• PROBLEM TO SOLVE:
Extract the lines of text from every one of the rows below and reproduce each line without any change.

Text extracted from each page:

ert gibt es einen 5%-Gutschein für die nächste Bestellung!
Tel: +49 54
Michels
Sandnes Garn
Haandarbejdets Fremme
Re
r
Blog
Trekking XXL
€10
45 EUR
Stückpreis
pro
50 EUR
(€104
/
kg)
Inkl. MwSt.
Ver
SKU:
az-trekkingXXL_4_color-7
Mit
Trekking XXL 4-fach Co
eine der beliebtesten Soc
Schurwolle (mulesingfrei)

• PROBLEM SOLUTION:
ert gibt es einen 5%-Gutschein für die nächste Bestellung!
Tel: +49 54
Michels
Sandnes Garn
Haandarbejdets Fremme
Re
r
Blog
Trekking XXL
€10
45 EUR
Stückpreis
pro
50 EUR
(€104
/
kg)
Inkl. MwSt.
Ver
SKU:
az-trekkingXXL_4_color-7
Mit
Trekking XXL 4-fach Co
eine der beliebtesten Soc
Schurwolle (mulesingfrei)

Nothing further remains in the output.